We need to inform the NIS Client on which domain it shall listen. Create a template and add your domain name in "yourdomain.com". When that is done we can start the NIS Client.

[root@sme ]# echo "NISDOMAIN=yourdomain.com" > /etc/e-smith/templates/etc/sysconfig/network/60NISDOMAIN [root@sme ]# /sbin/e-smith/expand-template /etc/sysconfig/network [root@sme ]# /bin/domainname yourdomain.com [root@sme ]# service portmap start [root@sme ]# service ypbind start Binding to the NIS domain: [ OK ] Listening for an NIS domain server.

Now check whether the Client is running properly. Issue the command and expect the following output.
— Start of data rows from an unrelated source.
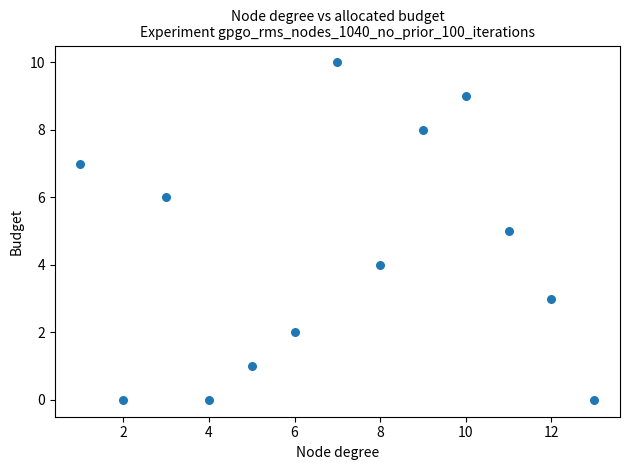

What is the range of X values (max minus min)?

12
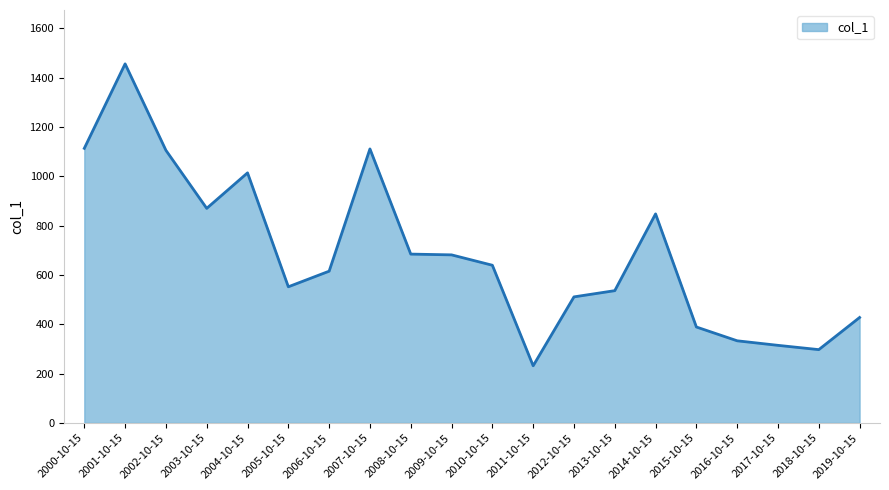

The value at 2008-10-15 is 684.4. True or false?

True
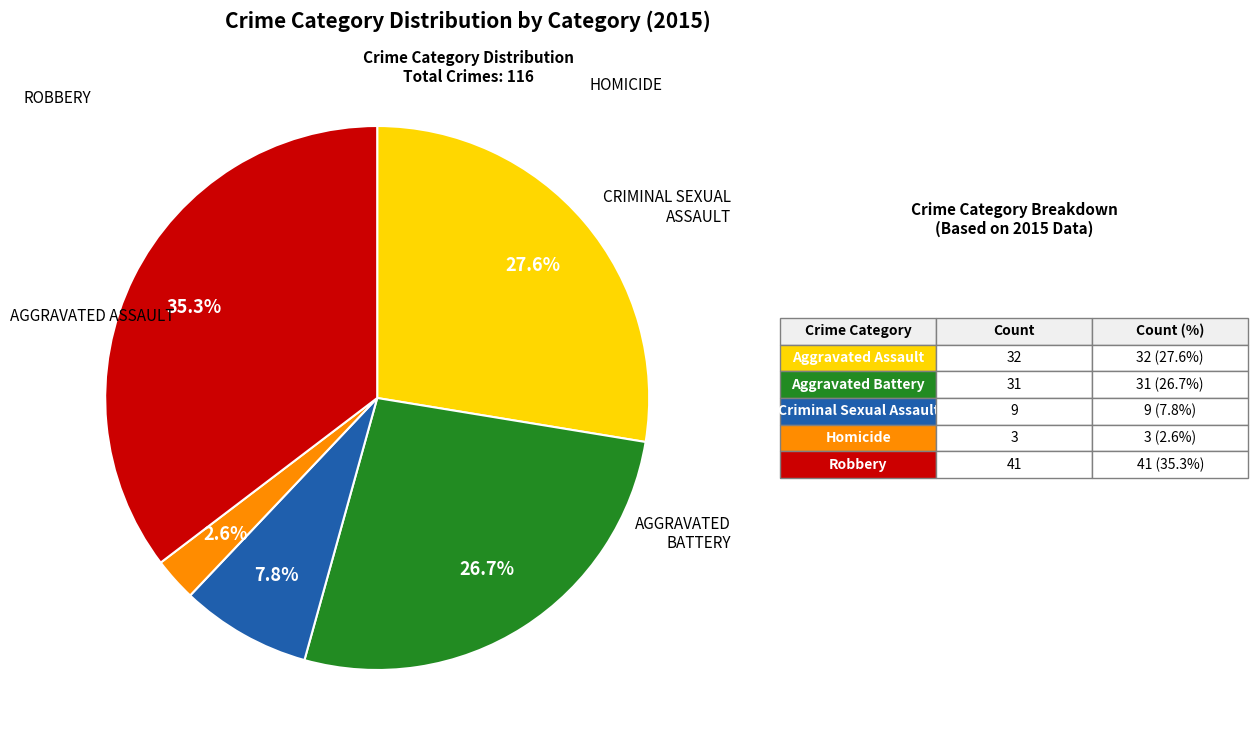

Is there a majority slice in this chart?

No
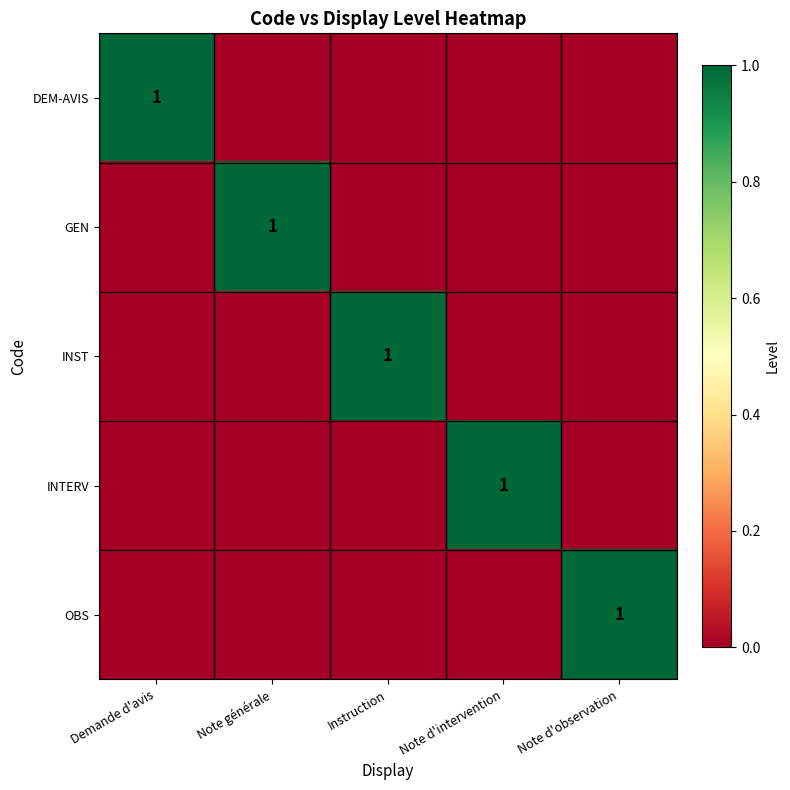

True or false: GEN has a value of 1 at Note générale.

True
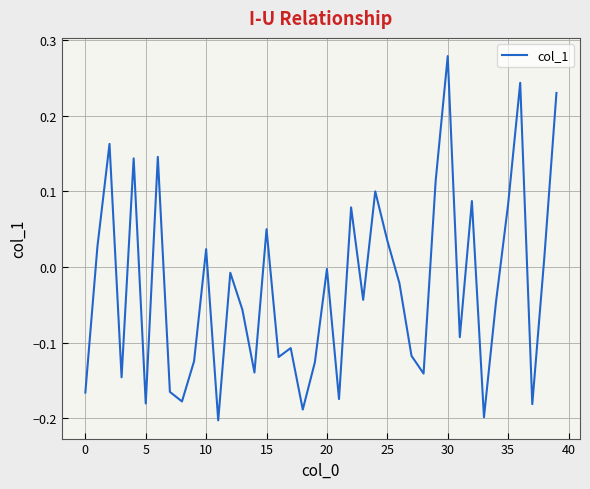

How many values are below zero?

24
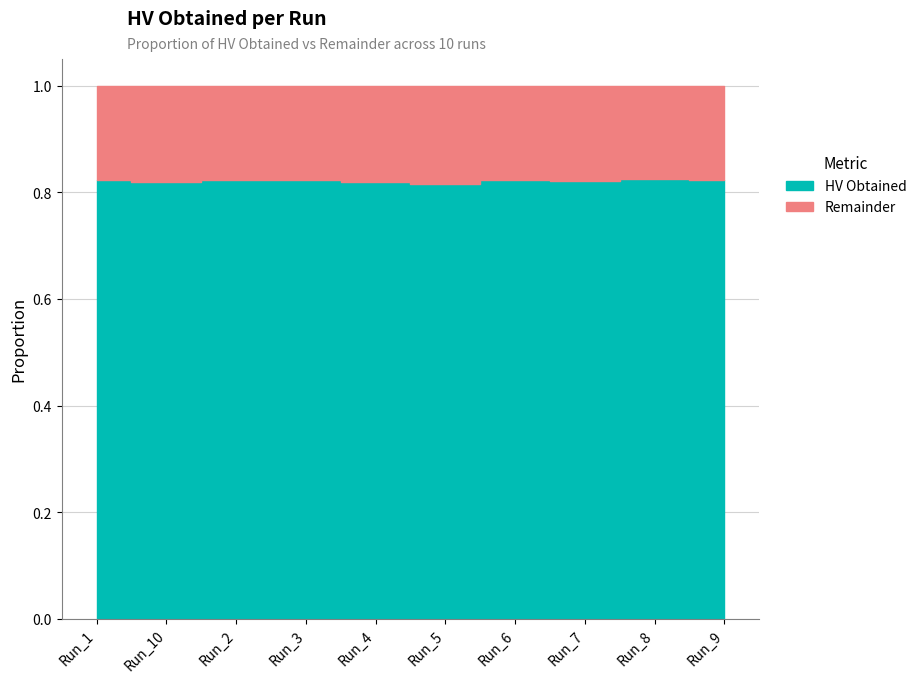

Reading left to right, list all the values displayed in this chart.

HV Obtained: 0.8	0.8	0.8	0.8	0.8	0.8	0.8	0.8	0.8	0.8
Remainder: 0.2	0.2	0.2	0.2	0.2	0.2	0.2	0.2	0.2	0.2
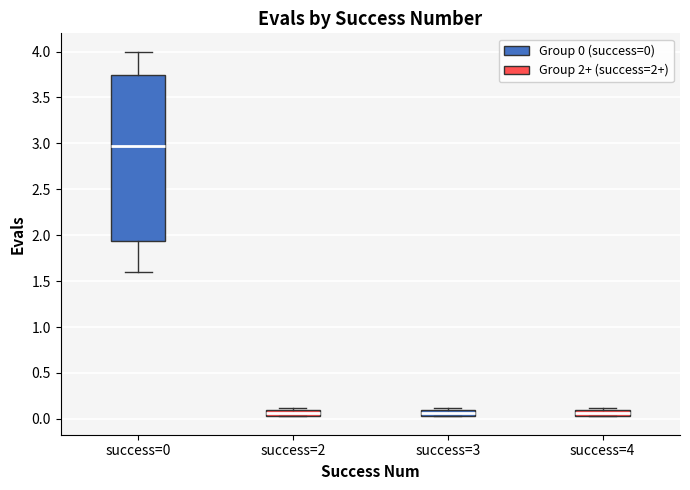

Which box has the highest median line?

success=0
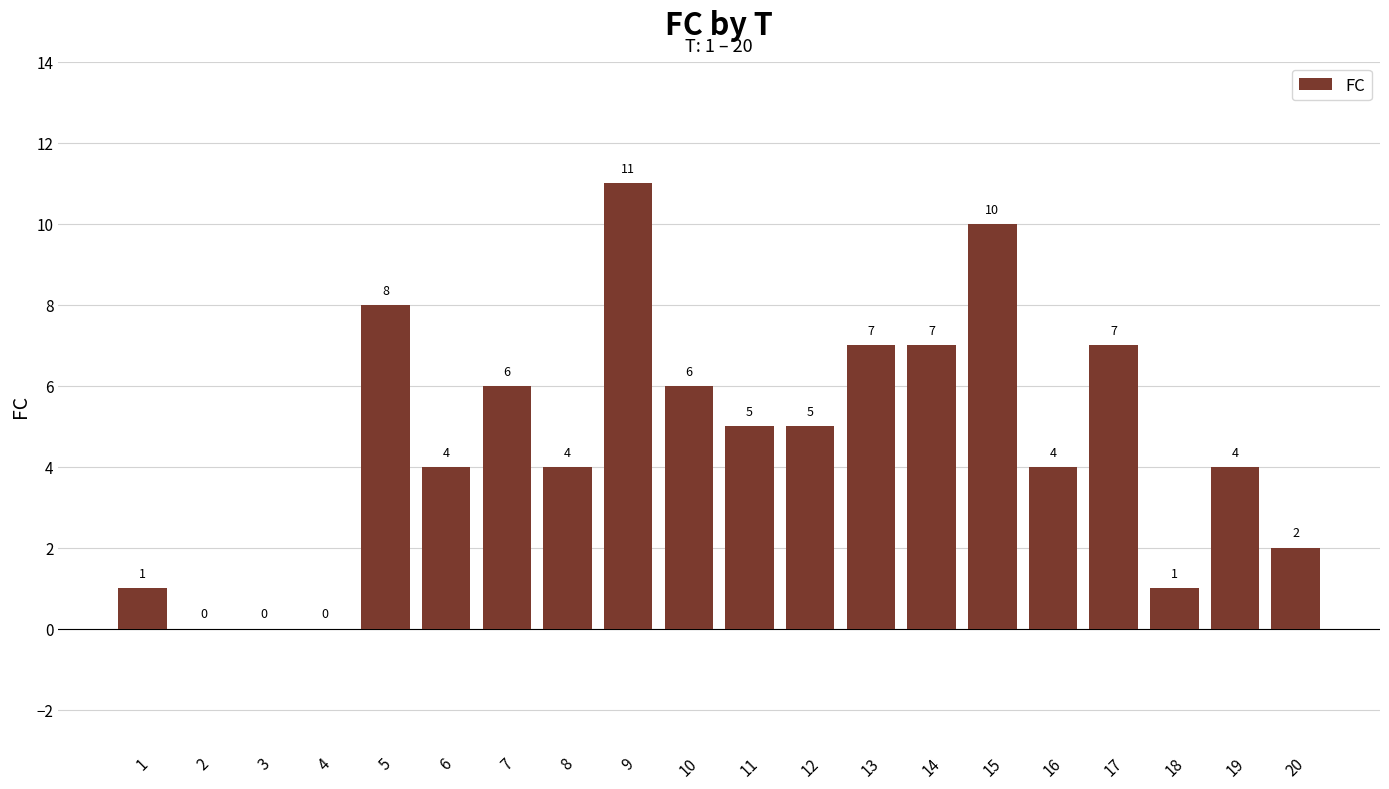

What is the maximum value shown in the chart?

11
[root@sme ]# rpcinfo -p localhost program vers proto port 100000 2 tcp 111 portmapper 100000 2 udp 111 portmapper 100007 2 udp 758 ypbind 100007 1 udp 758 ypbind 100007 2 tcp 761 ypbind 100007 1 tcp 761 ypbind

You may also run rpcinfo -u localhost ypbind. This command should produce something like:

[root@sme ]# rpcinfo -u localhost ypbind program 100007 version 1 ready and waiting program 100007 version 2 ready and waiting

At this point you should be able to use NIS client programs like ypcat, etc... For example, ypcat passwd.byname will give you the entire NIS password database. Now we need to make sure that the SME server uses NIS when validating. All this is configured in the /etc/nsswitch.conf file. This file is already in a SME template and we need to modify it a little. Open /etc/e-smith/templates/etc/nsswitch.conf/10files and modify to match the following lines to ensure users, groups and their respective passwords are checked by NIS.
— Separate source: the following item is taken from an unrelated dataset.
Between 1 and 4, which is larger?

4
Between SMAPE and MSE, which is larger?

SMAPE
passwd: nis files shadow: nis files group: nis files   hosts: { ($AccessType eq "off") ? "files" : "files dns" } services: files networks: files protocols: files rpc: files ethers: files netmasks: files bootparams: files automount: files aliases: files

Now we just need to expand the template and restart the NIC Client.

[root@sme home]# /sbin/e-smith/expand-template /etc/nsswitch.conf [root@sme ]# service ypbind restart Shutting down NIS services: [ OK ] Binding to the NIS domain: [ OK ] Listening for an NIS domain server.

Your NIS installation is now complete and you should now be able to log into the Client server with UserIDs and Password stored and distributed from the NIS master. Now you should only add new users on the NIS master and whenever you add or modify a user on the NIS master server.